Why Both $id and name?

Field Role Format
$id JSON Schema primitive for $ref resolution and tooling URI (required by spec)
name Registry key and stable identifier Reverse-domain

$id must be a valid URI per JSON Schema spec. name is the key used in registries (capabilities, services, payment_handlers) and the wire protocol identifier used in capability negotiation—decoupled from schema hosting so that schema URLs can change as infrastructure evolves.

The reverse-domain format provides namespace governance: domain owners control their namespace (dev.ucp.*, com.shopify.*), avoiding collisions between UCP and vendor entities. This stable identity layer allows trust and resolution mechanisms to evolve independently—future versions could adopt verifiable credentials, content-addressed schemas, or other verification methods without breaking capability negotiation.

Why version Uses Dates?

The version field uses date-based versioning (YYYY-MM-DD) to enable:

  • Capability negotiation: Platforms request specific versions they support
  • Breaking change management: New versions get new dates; old versions remain valid and resolvable
  • Independent lifecycles: Extensions can release on their own schedule

Schema Categories

UCP schemas fall into six categories based on their role in the protocol.

Capability Schemas

Define negotiated capabilities that appear in ucp.capabilities{} registries.

  • Top-level fields: $schema, $id, title, description, name, version
  • Variants: platform_schema, business_schema, response_schema

Examples: checkout.json, fulfillment.json, discount.json, order.json

Service Schemas

Define transport bindings that appear in ucp.services{} registries. Each transport (REST, MCP, A2A, Embedded) is a separate entry.

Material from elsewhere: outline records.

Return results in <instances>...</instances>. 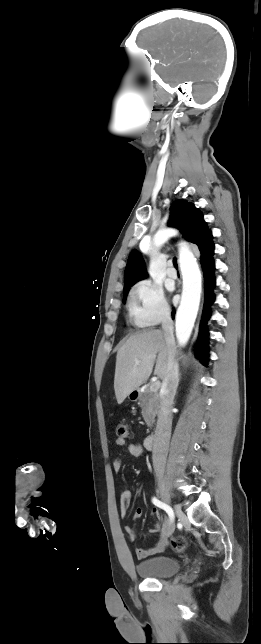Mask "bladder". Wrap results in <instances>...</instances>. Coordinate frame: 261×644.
I'll return each instance as SVG.
<instances>
[{
	"label": "bladder",
	"mask_w": 261,
	"mask_h": 644,
	"mask_svg": "<svg viewBox=\"0 0 261 644\" xmlns=\"http://www.w3.org/2000/svg\"><path fill=\"white\" fill-rule=\"evenodd\" d=\"M135 568L145 578H167L178 573L181 565L174 558L155 556L137 563Z\"/></svg>",
	"instance_id": "1"
}]
</instances>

  • Top-level fields: $schema, $id, title, description, name, version
  • Variants: platform_schema, business_schema
  • Transport requirements (additional beyond the common base):
    • Platform profile (platform_schema): REST/MCP/Embedded require schema (OpenAPI/OpenRPC URL). A2A has no additional requirements.
    • Business profile (business_schema): REST/MCP/A2A require endpoint (Agent Card URL for A2A). Embedded has no additional requirements.

Payment Handler Schemas

Define payment handler configurations in ucp.payment_handlers{} registries.

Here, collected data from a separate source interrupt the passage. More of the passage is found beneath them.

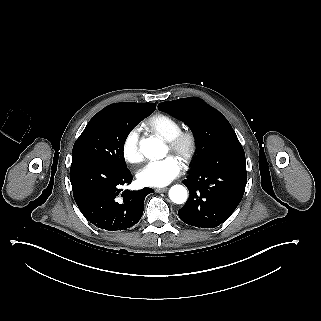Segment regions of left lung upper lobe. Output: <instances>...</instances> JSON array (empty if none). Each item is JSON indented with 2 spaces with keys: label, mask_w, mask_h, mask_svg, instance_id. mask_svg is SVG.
<instances>
[{
  "label": "left lung upper lobe",
  "mask_w": 321,
  "mask_h": 321,
  "mask_svg": "<svg viewBox=\"0 0 321 321\" xmlns=\"http://www.w3.org/2000/svg\"><path fill=\"white\" fill-rule=\"evenodd\" d=\"M160 111L176 117L189 126L195 137L196 158L192 169L220 150L241 146L228 120L197 97L182 98L158 104Z\"/></svg>",
  "instance_id": "obj_1"
}]
</instances>
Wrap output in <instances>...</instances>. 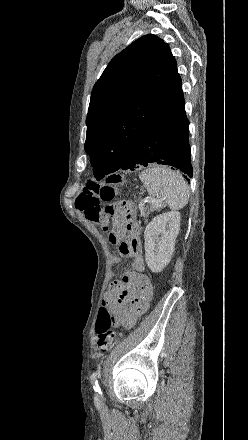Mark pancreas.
<instances>
[{"mask_svg":"<svg viewBox=\"0 0 248 440\" xmlns=\"http://www.w3.org/2000/svg\"><path fill=\"white\" fill-rule=\"evenodd\" d=\"M160 210V207H155V206H150V207H146L145 209H142L141 211V216L146 219L148 217V215L154 211H158Z\"/></svg>","mask_w":248,"mask_h":440,"instance_id":"obj_1","label":"pancreas"}]
</instances>
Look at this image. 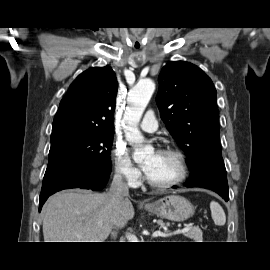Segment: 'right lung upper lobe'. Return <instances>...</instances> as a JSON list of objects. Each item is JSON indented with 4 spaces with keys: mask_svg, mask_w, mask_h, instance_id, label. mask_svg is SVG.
Here are the masks:
<instances>
[{
    "mask_svg": "<svg viewBox=\"0 0 270 270\" xmlns=\"http://www.w3.org/2000/svg\"><path fill=\"white\" fill-rule=\"evenodd\" d=\"M118 83L109 66L84 71L70 85L54 117L53 129L76 127L113 131Z\"/></svg>",
    "mask_w": 270,
    "mask_h": 270,
    "instance_id": "obj_1",
    "label": "right lung upper lobe"
}]
</instances>
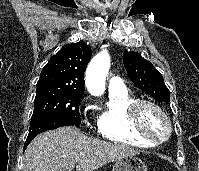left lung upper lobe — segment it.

  • Top-level fields: $schema, $id, title, description, name, version, available_instruments
  • Variants: platform_schema, business_schema, response_schema
  • Instance id: Required to distinguish multiple configurations of the same handler
  • available_instruments: Optional. Array of supported instrument types with type-specific constraints (e.g., brands for credit cards). When absent, the handler places no restrictions — it supports the full set of instrument types defined by its handler schema.

Examples: com.google.pay, dev.shopify.shop_pay, dev.ucp.processor_tokenizer

→ See Payment Handler Guide for detailed guidance on handler structure, config/instrument/credential schemas, and the full specification template.

Component Schemas

Data structures embedded within capabilities but not independently negotiated. Do not appear in registries.

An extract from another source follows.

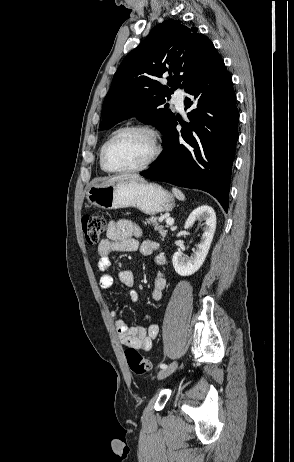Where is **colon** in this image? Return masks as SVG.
<instances>
[{"mask_svg": "<svg viewBox=\"0 0 294 462\" xmlns=\"http://www.w3.org/2000/svg\"><path fill=\"white\" fill-rule=\"evenodd\" d=\"M82 227L87 242L94 245L105 231L106 221L102 216L86 215L82 218ZM126 359L130 369L138 375L145 374L151 367L150 361L133 348L126 350Z\"/></svg>", "mask_w": 294, "mask_h": 462, "instance_id": "1", "label": "colon"}]
</instances>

  • Top-level fields: $schema, $id, title, description
  • Omit: name, version (not independently versioned)

Examples:

  • schemas/shopping/payment.json — Payment configuration (part of checkout)

Type Schemas

Reusable definitions referenced by other schemas. Do not appear in registries.

  • Top-level fields: $schema, $id, title, description
  • Omit: name, version

Examples: types/buyer.json, types/line_item.json, types/postal_address.json

Meta Schemas

Define protocol structure rather than entity payloads.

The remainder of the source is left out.